Wahl im Schatten des Attentats Klarer Sieg für Japans Regierung
Zwei Tage nach dem tödlichen Attentat auf den ehemaligen Ministerpräsidenten Abe hat die Regierungskoalition in Japan einen klaren Sieg bei der Oberhauswahl davongetragen. Abes Partei LDP galt zuvor schon als Favorit.
In der Zentrale der Regierungspartei LDP sind die Ergebnisse gerade bekannt geworden: Die Liberaldemokratische Partei und ihr Koalitionspartner haben eine deutliche Mehrheit der Stimmen erhalten. Premierminister Fumio Kishida und seine Parteikollegen nehmen auf dem Podium Platz und legen erst einmal eine Schweigeminute ein: Für ihren Parteifreund, den ehemaligen Regierungschef Shinzo Abe, der am Freitag bei einem Attentat ermordet wurde.
Abe galt bis zuletzt als sehr einflussreich in seiner Partei. Die Wahlen in Japan wurden von seinem gewaltsamen Tod überschattet: "Für mich ging es bei der Wahl um die Stärkung der Wirtschaft und um Sicherheit", sagt ein Geschäftsmann aus Tokio gegenüber der Nachrichtenagentur Reuters.
Thema Sicherheit spielte vor Anschlag kaum eine Rolle
Vor dem Anschlag spielte das Thema Sicherheit kaum eine Rolle in Japan. Das Land hat mit die schärfsten Waffengesetze der Welt und gilt als eines der sichersten Länder. Abe aber wurde mitten am Tag bei einer Wahlkampfrede erschossen, der Täter hatte bis auf drei Meter an den berühmten Politiker herankommen können. Mit einer selbst gebauten Waffe hatte er zwei Schüsse abgefeuert. Wenige Stunden später wurde Abe für tot erklärt.
Fast neun Jahre lang war er als Premierminister im Amt - so lange wie niemand vor ihm. Ein wichtiges politisches Lebensziel hatte er allerdings noch nicht erreicht: eine Verfassungsänderung.
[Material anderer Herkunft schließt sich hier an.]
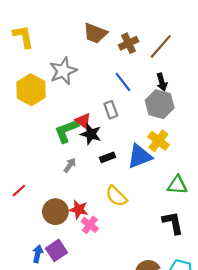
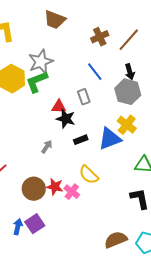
brown trapezoid: (95, 33) -> (55, 20), moved
red triangle: (83, 121) -> (59, 107), turned -35
green L-shape: (66, 131) -> (37, 82), moved
pink cross: (90, 225) -> (72, 192), moved

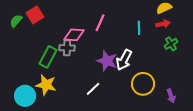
Konkret ging es ihm um die Abschaffung des so genannten Friedensparagraphen, der es Japan verbietet, sich an Kriegen zu beteiligen.
Die Regierungskoalition hat nach den Wahlen eine Zwei-Drittel-Mehrheit und will nun einen Vorschlag ausarbeiten, diesen Paragraphen zu ändern. Für viele Menschen im Land löst dieses Vorhaben allerdings nicht das wichtigste Problem: Abe hatte neoliberale Wirtschaftsreformen eingeführt. Die Kluft zwischen arm und reich sei dadurch sehr viel größer geworden, sagt ein Wähler in Tokio: "Wir müssen verstärkt darüber nachdenken, wie wir unsere Wirtschaft verbessern können. Hier und da ein paar Hilfsgelder, das wird nicht ausreichen. Ich denke, wir sollten die Zahl der regierenden Politiker reduzieren, damit stünde wieder mehr Geld zur Verfügung."
Trauer um den getöteten Abe.
Auch in Japan steigen die Preise
Die Corona-Pandemie hatte Japan noch gut überstanden, doch seit Russland die Ukraine angegriffen hat, steigen auch hier die Preise. Die Menschen klagen und der Yen rutscht immer weiter ab.
Die starke Regierungskoalition hat einige Probleme zu lösen. Was die Sicherheitslage angeht, sind es vor allem die wachsende Macht von China und die Atom- und Raketenprogramme von Nordkorea. Gesellschaftlich wird es weiter darum gehen, wie die Überalterung sowie der Mangel an Arbeitskräften aufgefangen werden kann. Die nächsten beiden Tage allerdings werden in Japan noch ganz im Zeichen von Abe stehen.
Heute findet eine Trauerfeier statt, morgen soll die Beerdigung im kleinen Kreis abgehalten werden. US-Außenminister Blinken ist zu einem Kondolenzbesuch nach Japan gereist. Auch Annalena Baerbock ist seit gestern im Land. Sie führt Gespräche in Tokio, dabei steht die Zusammenarbeit zwischen Japan und Deutschland im Hinblick auf die Politik im Indopazifik im Mittelpunkt.